LUXEMBOURG — Microsoft complained that the European Commission forced it to hand over trade secrets to rivals, effectively giving them a "free ride" on the work the software maker did to acquire new customers and develop new technologies.

But Anthony Whelan, the commission's lawyer, said the "super-dominant" software maker had managed to strangle its rivals' innovation and was unlikely to face "an attack of the clones" if it gave companies the information they needed to make their programs work more smoothly with the Windows operating system.

"Microsoft's alarmist claims about duplication have been made for your consideration only," he told the panel of 13 judges considering the company's challenge to the commission's 2004 antitrust order and record 497 million euro ($613 million) fine.

The weeklong hearing was in its third day Wednesday, and the focus shifted from media-player software to the order of European Union regulators that Microsoft give interoperability information to makers of rival server operating systems.

Whelan said Novell and Sun Microsystems were reduced to catering to network servers with "last century's technology" — Windows NT — because Microsoft withheld the code needed to allow them to work smoothly with PCs running the world's most-used desktop software.

Microsoft's refusal to supply server protocols from 1998 onward meant most servers had to use more time-consuming and costly techniques to supply software people wanted, keeping them a generation behind Microsoft's software, he said.

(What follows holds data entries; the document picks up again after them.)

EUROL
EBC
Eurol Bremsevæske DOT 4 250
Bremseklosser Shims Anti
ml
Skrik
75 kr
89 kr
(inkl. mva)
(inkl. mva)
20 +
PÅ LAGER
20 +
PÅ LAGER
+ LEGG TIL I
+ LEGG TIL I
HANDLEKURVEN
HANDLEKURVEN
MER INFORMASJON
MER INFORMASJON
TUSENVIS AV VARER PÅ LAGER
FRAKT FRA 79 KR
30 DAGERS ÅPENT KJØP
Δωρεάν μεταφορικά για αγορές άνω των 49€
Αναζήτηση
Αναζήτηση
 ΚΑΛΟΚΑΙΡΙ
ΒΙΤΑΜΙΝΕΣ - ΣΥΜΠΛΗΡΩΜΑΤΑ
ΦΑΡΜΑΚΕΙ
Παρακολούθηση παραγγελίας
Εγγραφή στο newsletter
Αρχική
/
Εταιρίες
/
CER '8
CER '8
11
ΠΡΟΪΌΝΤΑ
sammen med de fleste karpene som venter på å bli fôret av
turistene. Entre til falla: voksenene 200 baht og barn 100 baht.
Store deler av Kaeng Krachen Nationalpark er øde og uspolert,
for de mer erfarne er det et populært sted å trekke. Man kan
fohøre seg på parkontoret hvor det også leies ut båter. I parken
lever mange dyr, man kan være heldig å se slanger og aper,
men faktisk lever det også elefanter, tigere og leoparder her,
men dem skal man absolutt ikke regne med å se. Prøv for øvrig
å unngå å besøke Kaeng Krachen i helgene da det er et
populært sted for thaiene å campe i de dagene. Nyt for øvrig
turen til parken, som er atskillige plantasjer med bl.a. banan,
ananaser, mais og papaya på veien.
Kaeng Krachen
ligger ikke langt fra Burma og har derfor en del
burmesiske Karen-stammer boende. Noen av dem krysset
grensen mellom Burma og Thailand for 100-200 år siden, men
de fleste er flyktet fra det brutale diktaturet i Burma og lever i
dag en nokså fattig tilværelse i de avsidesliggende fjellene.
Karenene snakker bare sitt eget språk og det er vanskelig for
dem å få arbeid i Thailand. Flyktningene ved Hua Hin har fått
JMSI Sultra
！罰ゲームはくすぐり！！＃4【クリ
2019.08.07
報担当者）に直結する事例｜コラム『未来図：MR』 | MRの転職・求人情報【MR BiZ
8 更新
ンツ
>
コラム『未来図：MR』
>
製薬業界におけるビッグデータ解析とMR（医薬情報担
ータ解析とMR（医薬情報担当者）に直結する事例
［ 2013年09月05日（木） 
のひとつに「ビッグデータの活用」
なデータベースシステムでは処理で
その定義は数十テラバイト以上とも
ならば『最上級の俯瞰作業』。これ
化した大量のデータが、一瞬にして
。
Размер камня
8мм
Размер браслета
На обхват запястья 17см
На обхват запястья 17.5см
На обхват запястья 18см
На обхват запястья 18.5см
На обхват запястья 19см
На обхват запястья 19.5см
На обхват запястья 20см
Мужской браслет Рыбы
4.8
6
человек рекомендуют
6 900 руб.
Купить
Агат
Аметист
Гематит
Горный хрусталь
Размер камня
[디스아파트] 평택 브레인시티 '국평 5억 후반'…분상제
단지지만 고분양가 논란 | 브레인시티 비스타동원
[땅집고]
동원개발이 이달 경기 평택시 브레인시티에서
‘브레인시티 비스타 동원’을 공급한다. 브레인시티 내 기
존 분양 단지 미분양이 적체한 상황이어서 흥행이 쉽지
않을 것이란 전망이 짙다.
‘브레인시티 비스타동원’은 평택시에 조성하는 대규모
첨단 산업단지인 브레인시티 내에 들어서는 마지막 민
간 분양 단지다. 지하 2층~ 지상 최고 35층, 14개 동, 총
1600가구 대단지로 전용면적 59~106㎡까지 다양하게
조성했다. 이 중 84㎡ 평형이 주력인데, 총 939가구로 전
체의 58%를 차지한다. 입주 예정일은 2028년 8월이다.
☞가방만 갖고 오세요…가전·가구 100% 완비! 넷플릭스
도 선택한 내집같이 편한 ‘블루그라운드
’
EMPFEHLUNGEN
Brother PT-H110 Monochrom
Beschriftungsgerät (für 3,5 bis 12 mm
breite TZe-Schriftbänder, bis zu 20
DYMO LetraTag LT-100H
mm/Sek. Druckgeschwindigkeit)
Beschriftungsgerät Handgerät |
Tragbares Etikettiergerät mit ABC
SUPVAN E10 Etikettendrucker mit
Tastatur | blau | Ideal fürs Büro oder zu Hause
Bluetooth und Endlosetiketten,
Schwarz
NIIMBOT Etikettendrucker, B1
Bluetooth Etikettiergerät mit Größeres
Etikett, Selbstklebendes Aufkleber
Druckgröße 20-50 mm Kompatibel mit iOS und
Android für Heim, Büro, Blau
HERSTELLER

Microsoft insisted that the survival of its rivals and the emergence of new companies proved the competition was strong.

The commission argued the degree of interoperability Microsoft allowed was simply not viable for most customers and that "effective competition" no longer existed.

Microsoft lawyer Ian Forrester said the commission's order has been an attempt "to handicap the [market] leader in perpetuity" by forcing it to hand over trade secrets.

He said Microsoft's server software was compatible with products made by other companies, such as those from Novell and Sun and using Linux and Unix-based servers.

"Microsoft spends an enormous amount of effort attempting to achieve interoperability," said Microsoft executive John Shewchuk.